The banking regulator cut the risk weighting for foreign currency and gold reserves that lenders lock away at the central bank to zero from their pre-downgrade level of 50 percent, according to a note sent to banks on Monday and viewed by Bloomberg. The central bank holds $38.1 billion in foreign currency under its so-called Reserve Option Mechanism, or ROM, according to the latest data. The ROM allows commercial lenders to hold some of their required lira reserves in foreign currency or gold instead.

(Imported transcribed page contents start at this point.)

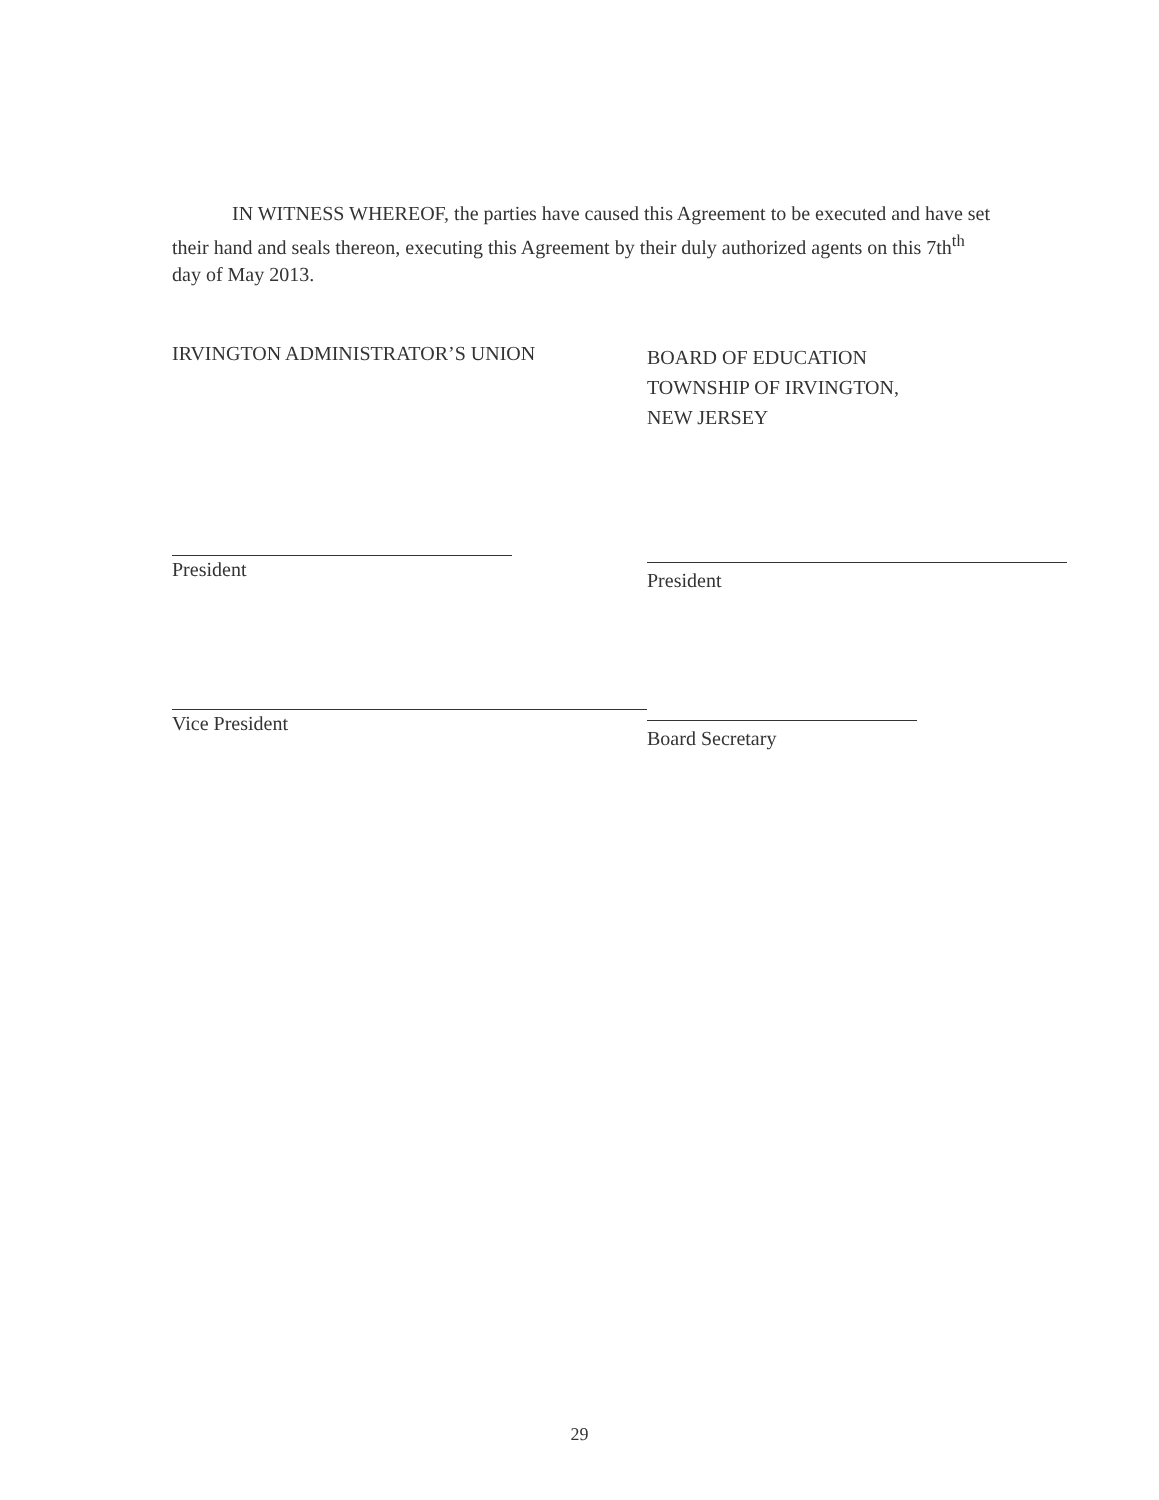IN WITNESS WHEREOF, the parties have caused this Agreement to be executed and have set their hand and seals thereon, executing this Agreement by their duly authorized agents on this 7th<sup>th</sup> day of May 2013.
IRVINGTON ADMINISTRATOR’S UNION
President
Vice President
BOARD OF EDUCATION
TOWNSHIP OF IRVINGTON,
NEW JERSEY
President
Board Secretary
29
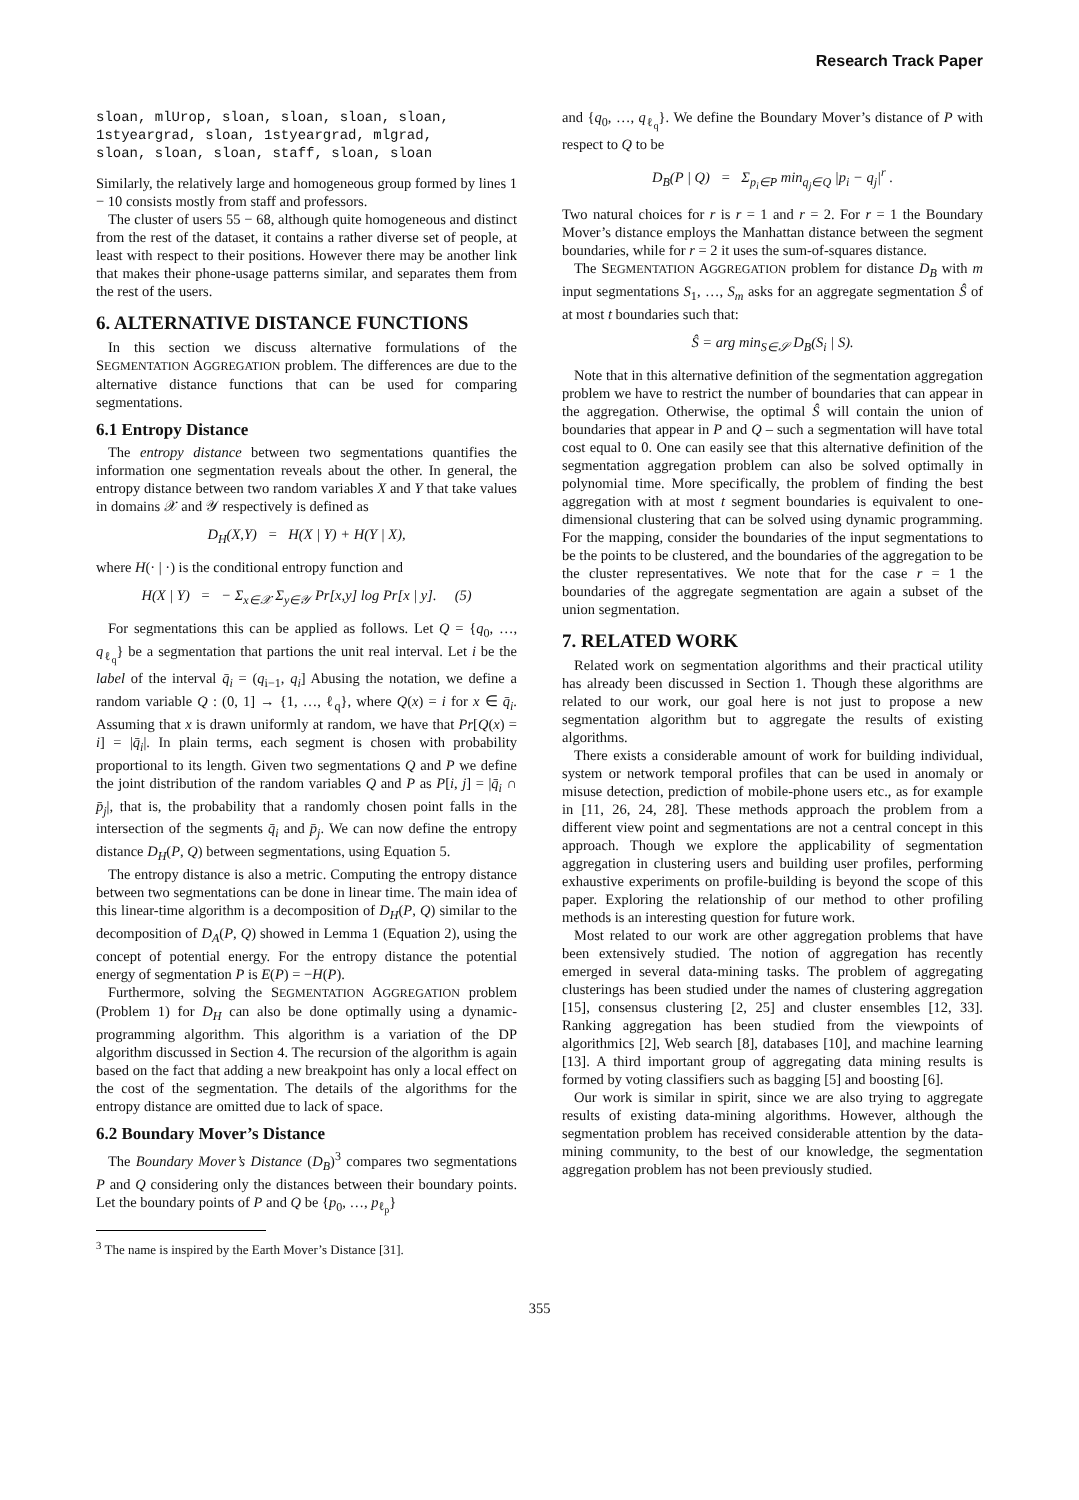Research Track Paper
sloan, mlUrop, sloan, sloan, sloan, sloan,
1styeargrad, sloan, 1styeargrad, mlgrad,
sloan, sloan, sloan, staff, sloan, sloan
Similarly, the relatively large and homogeneous group formed by lines 1 − 10 consists mostly from staff and professors.
The cluster of users 55 − 68, although quite homogeneous and distinct from the rest of the dataset, it contains a rather diverse set of people, at least with respect to their positions. However there may be another link that makes their phone-usage patterns similar, and separates them from the rest of the users.
6. ALTERNATIVE DISTANCE FUNCTIONS
In this section we discuss alternative formulations of the SEGMENTATION AGGREGATION problem. The differences are due to the alternative distance functions that can be used for comparing segmentations.
6.1 Entropy Distance
The entropy distance between two segmentations quantifies the information one segmentation reveals about the other. In general, the entropy distance between two random variables X and Y that take values in domains 𝒳 and 𝒴 respectively is defined as
D<sub>H</sub>(X,Y) = H(X | Y) + H(Y | X),
where H(· | ·) is the conditional entropy function and
H(X | Y) = − Σ<sub>x∈𝒳</sub> Σ<sub>y∈𝒴</sub> Pr[x,y] log Pr[x | y]. (5)
For segmentations this can be applied as follows. Let Q = {q<sub>0</sub>, …, q<sub>ℓ<sub>q</sub></sub>} be a segmentation that partions the unit real interval. Let i be the label of the interval q̄<sub>i</sub> = (q<sub>i−1</sub>, q<sub>i</sub>] Abusing the notation, we define a random variable Q : (0, 1] → {1, …, ℓ<sub>q</sub>}, where Q(x) = i for x ∈ q̄<sub>i</sub>. Assuming that x is drawn uniformly at random, we have that Pr[Q(x) = i] = |q̄<sub>i</sub>|. In plain terms, each segment is chosen with probability proportional to its length. Given two segmentations Q and P we define the joint distribution of the random variables Q and P as P[i, j] = |q̄<sub>i</sub> ∩ p̄<sub>j</sub>|, that is, the probability that a randomly chosen point falls in the intersection of the segments q̄<sub>i</sub> and p̄<sub>j</sub>. We can now define the entropy distance D<sub>H</sub>(P, Q) between segmentations, using Equation 5.
The entropy distance is also a metric. Computing the entropy distance between two segmentations can be done in linear time. The main idea of this linear-time algorithm is a decomposition of D<sub>H</sub>(P, Q) similar to the decomposition of D<sub>A</sub>(P, Q) showed in Lemma 1 (Equation 2), using the concept of potential energy. For the entropy distance the potential energy of segmentation P is E(P) = −H(P).
Furthermore, solving the SEGMENTATION AGGREGATION problem (Problem 1) for D<sub>H</sub> can also be done optimally using a dynamic-programming algorithm. This algorithm is a variation of the DP algorithm discussed in Section 4. The recursion of the algorithm is again based on the fact that adding a new breakpoint has only a local effect on the cost of the segmentation. The details of the algorithms for the entropy distance are omitted due to lack of space.
6.2 Boundary Mover’s Distance
The Boundary Mover’s Distance (D<sub>B</sub>)<sup>3</sup> compares two segmentations P and Q considering only the distances between their boundary points. Let the boundary points of P and Q be {p<sub>0</sub>, …, p<sub>ℓ<sub>p</sub></sub>}
<sup>3</sup> The name is inspired by the Earth Mover’s Distance [31].
and {q<sub>0</sub>, …, q<sub>ℓ<sub>q</sub></sub>}. We define the Boundary Mover’s distance of P with respect to Q to be
D<sub>B</sub>(P | Q) = Σ<sub>p<sub>i</sub>∈P</sub> min<sub>q<sub>j</sub>∈Q</sub> |p<sub>i</sub> − q<sub>j</sub>|<sup>r</sup> .
Two natural choices for r is r = 1 and r = 2. For r = 1 the Boundary Mover’s distance employs the Manhattan distance between the segment boundaries, while for r = 2 it uses the sum-of-squares distance.
The SEGMENTATION AGGREGATION problem for distance D<sub>B</sub> with m input segmentations S<sub>1</sub>, …, S<sub>m</sub> asks for an aggregate segmentation Ŝ of at most t boundaries such that:
Ŝ = arg min<sub>S∈𝒮</sub> D<sub>B</sub>(S<sub>i</sub> | S).
Note that in this alternative definition of the segmentation aggregation problem we have to restrict the number of boundaries that can appear in the aggregation. Otherwise, the optimal Ŝ will contain the union of boundaries that appear in P and Q – such a segmentation will have total cost equal to 0. One can easily see that this alternative definition of the segmentation aggregation problem can also be solved optimally in polynomial time. More specifically, the problem of finding the best aggregation with at most t segment boundaries is equivalent to one-dimensional clustering that can be solved using dynamic programming. For the mapping, consider the boundaries of the input segmentations to be the points to be clustered, and the boundaries of the aggregation to be the cluster representatives. We note that for the case r = 1 the boundaries of the aggregate segmentation are again a subset of the union segmentation.
7. RELATED WORK
Related work on segmentation algorithms and their practical utility has already been discussed in Section 1. Though these algorithms are related to our work, our goal here is not just to propose a new segmentation algorithm but to aggregate the results of existing algorithms.
There exists a considerable amount of work for building individual, system or network temporal profiles that can be used in anomaly or misuse detection, prediction of mobile-phone users etc., as for example in [11, 26, 24, 28]. These methods approach the problem from a different view point and segmentations are not a central concept in this approach. Though we explore the applicability of segmentation aggregation in clustering users and building user profiles, performing exhaustive experiments on profile-building is beyond the scope of this paper. Exploring the relationship of our method to other profiling methods is an interesting question for future work.
Most related to our work are other aggregation problems that have been extensively studied. The notion of aggregation has recently emerged in several data-mining tasks. The problem of aggregating clusterings has been studied under the names of clustering aggregation [15], consensus clustering [2, 25] and cluster ensembles [12, 33]. Ranking aggregation has been studied from the viewpoints of algorithmics [2], Web search [8], databases [10], and machine learning [13]. A third important group of aggregating data mining results is formed by voting classifiers such as bagging [5] and boosting [6].
Our work is similar in spirit, since we are also trying to aggregate results of existing data-mining algorithms. However, although the segmentation problem has received considerable attention by the data-mining community, to the best of our knowledge, the segmentation aggregation problem has not been previously studied.
355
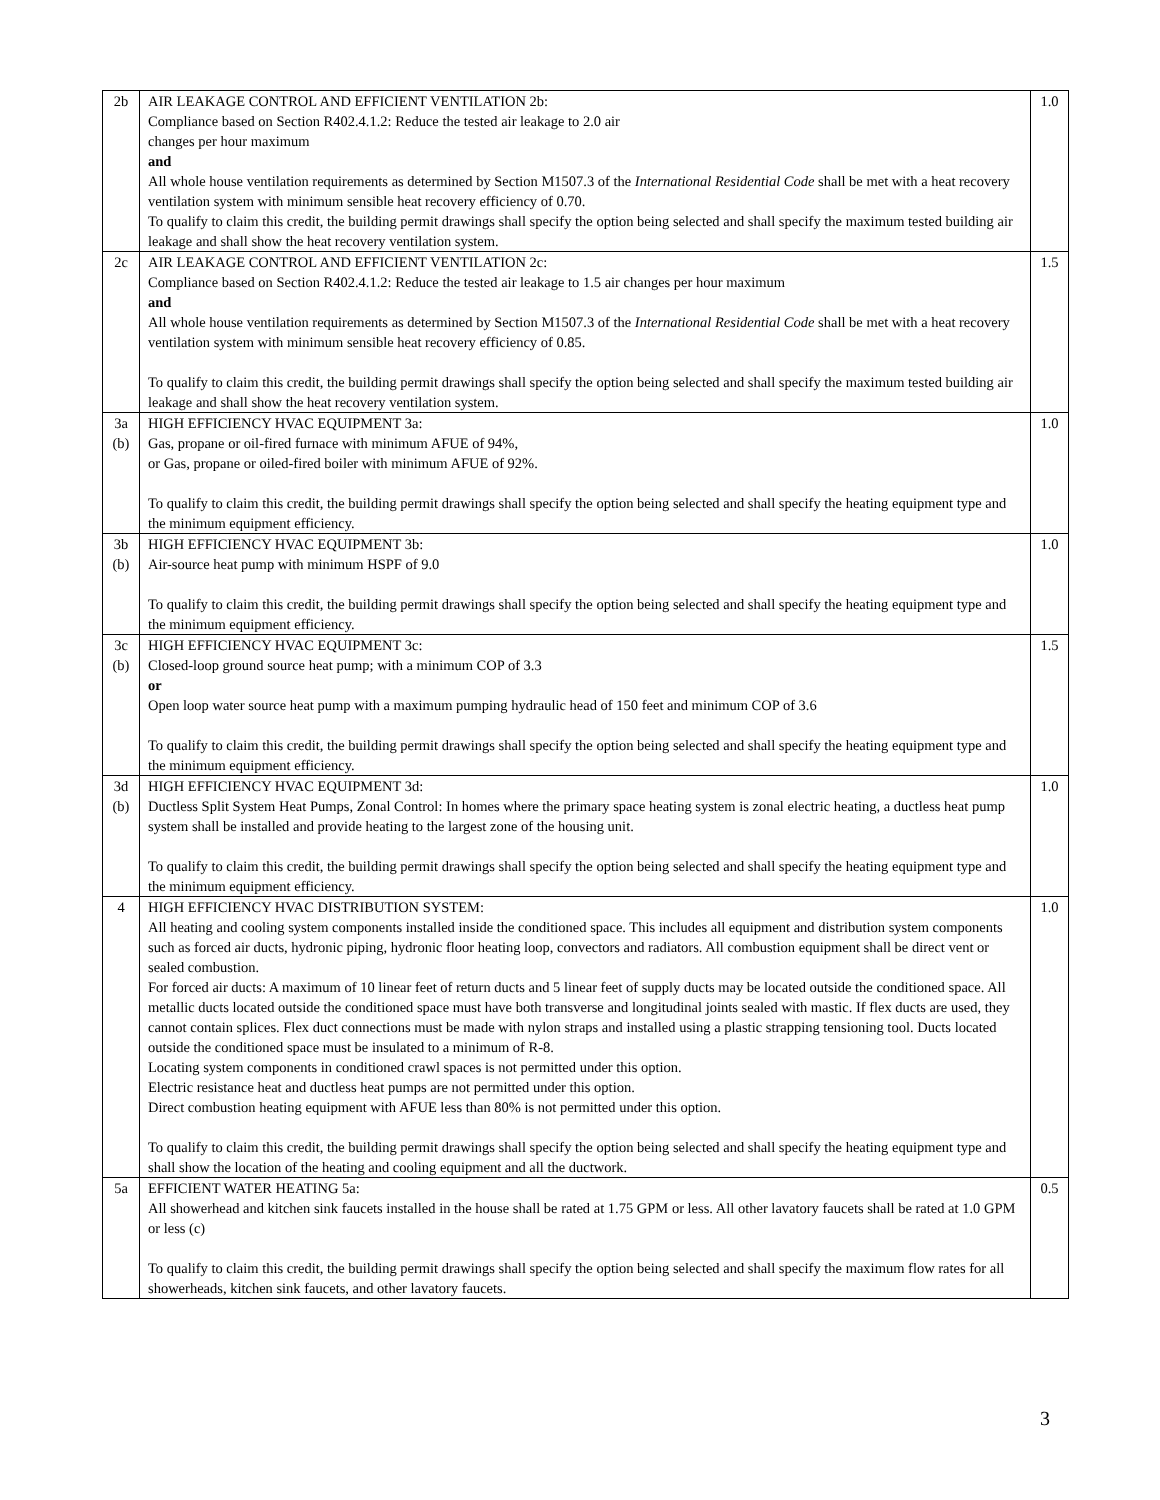| 2b | AIR LEAKAGE CONTROL AND EFFICIENT VENTILATION 2b: Compliance based on Section R402.4.1.2: Reduce the tested air leakage to 2.0 air changes per hour maximum and All whole house ventilation requirements as determined by Section M1507.3 of the International Residential Code shall be met with a heat recovery ventilation system with minimum sensible heat recovery efficiency of 0.70. To qualify to claim this credit, the building permit drawings shall specify the option being selected and shall specify the maximum tested building air leakage and shall show the heat recovery ventilation system. | 1.0 |
| 2c | AIR LEAKAGE CONTROL AND EFFICIENT VENTILATION 2c: Compliance based on Section R402.4.1.2: Reduce the tested air leakage to 1.5 air changes per hour maximum and All whole house ventilation requirements as determined by Section M1507.3 of the International Residential Code shall be met with a heat recovery ventilation system with minimum sensible heat recovery efficiency of 0.85. To qualify to claim this credit, the building permit drawings shall specify the option being selected and shall specify the maximum tested building air leakage and shall show the heat recovery ventilation system. | 1.5 |
| 3a (b) | HIGH EFFICIENCY HVAC EQUIPMENT 3a: Gas, propane or oil-fired furnace with minimum AFUE of 94%, or Gas, propane or oiled-fired boiler with minimum AFUE of 92%. To qualify to claim this credit, the building permit drawings shall specify the option being selected and shall specify the heating equipment type and the minimum equipment efficiency. | 1.0 |
| 3b (b) | HIGH EFFICIENCY HVAC EQUIPMENT 3b: Air-source heat pump with minimum HSPF of 9.0 To qualify to claim this credit, the building permit drawings shall specify the option being selected and shall specify the heating equipment type and the minimum equipment efficiency. | 1.0 |
| 3c (b) | HIGH EFFICIENCY HVAC EQUIPMENT 3c: Closed-loop ground source heat pump; with a minimum COP of 3.3 or Open loop water source heat pump with a maximum pumping hydraulic head of 150 feet and minimum COP of 3.6 To qualify to claim this credit, the building permit drawings shall specify the option being selected and shall specify the heating equipment type and the minimum equipment efficiency. | 1.5 |
| 3d (b) | HIGH EFFICIENCY HVAC EQUIPMENT 3d: Ductless Split System Heat Pumps, Zonal Control: In homes where the primary space heating system is zonal electric heating, a ductless heat pump system shall be installed and provide heating to the largest zone of the housing unit. To qualify to claim this credit, the building permit drawings shall specify the option being selected and shall specify the heating equipment type and the minimum equipment efficiency. | 1.0 |
| 4 | HIGH EFFICIENCY HVAC DISTRIBUTION SYSTEM: All heating and cooling system components installed inside the conditioned space. This includes all equipment and distribution system components such as forced air ducts, hydronic piping, hydronic floor heating loop, convectors and radiators. All combustion equipment shall be direct vent or sealed combustion. For forced air ducts: A maximum of 10 linear feet of return ducts and 5 linear feet of supply ducts may be located outside the conditioned space. All metallic ducts located outside the conditioned space must have both transverse and longitudinal joints sealed with mastic. If flex ducts are used, they cannot contain splices. Flex duct connections must be made with nylon straps and installed using a plastic strapping tensioning tool. Ducts located outside the conditioned space must be insulated to a minimum of R-8. Locating system components in conditioned crawl spaces is not permitted under this option. Electric resistance heat and ductless heat pumps are not permitted under this option. Direct combustion heating equipment with AFUE less than 80% is not permitted under this option. To qualify to claim this credit, the building permit drawings shall specify the option being selected and shall specify the heating equipment type and shall show the location of the heating and cooling equipment and all the ductwork. | 1.0 |
| 5a | EFFICIENT WATER HEATING 5a: All showerhead and kitchen sink faucets installed in the house shall be rated at 1.75 GPM or less. All other lavatory faucets shall be rated at 1.0 GPM or less (c) To qualify to claim this credit, the building permit drawings shall specify the option being selected and shall specify the maximum flow rates for all showerheads, kitchen sink faucets, and other lavatory faucets. | 0.5 |
3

The move comes after Fitch cut Turkey’s credit rating in January, stripping the nation of its last remaining investment grade status. Turkish banks had used Fitch as the basis for their sovereign risk-weighting calculations, and the downgrade would have forced banks to double the risk weighting on foreign-currency required reserves to 100 percent.
The regulator’s decree “should contribute to Turkish banks’ capital adequacy ratios by around 50 basis points to 70 basis points, fairly neutralizing the Fitch downgrade impact” and encouraging lending, Global Securities analysts including Sertan Kargin said in an e-mailed report. The move could also, however, leave international lenders questioning the credibility of Turkey’s regulatory framework, they said.
While the legal threshold for capital adequacy ratios is 8 percent in Turkey, the regulator asks banks to maintain a level of at least 12 percent. The average was 15.6 percent at the end of 2016, according to the regulator. However, following the Fitch downgrade, the lowest ratio in the banking system would have been 11.9 percent and the highest would be 14.1 percent, Cemil Ertem, a senior adviser to President Recep Tayyip Erdogan, said before the rating cut. Both would belong to state-backed lenders, Ertem said, without specifying.
“With an increase in capital adequacy ratios due to new risk calculations, the lending appetite of banks, especially the state banks, will continue to rise rapidly,” said Inanc Sozer, managing director of Istanbul-based Turkey Macro View Consulting. “The move will also support the central bank’s foreign currency reserves by making ROM more attractive.”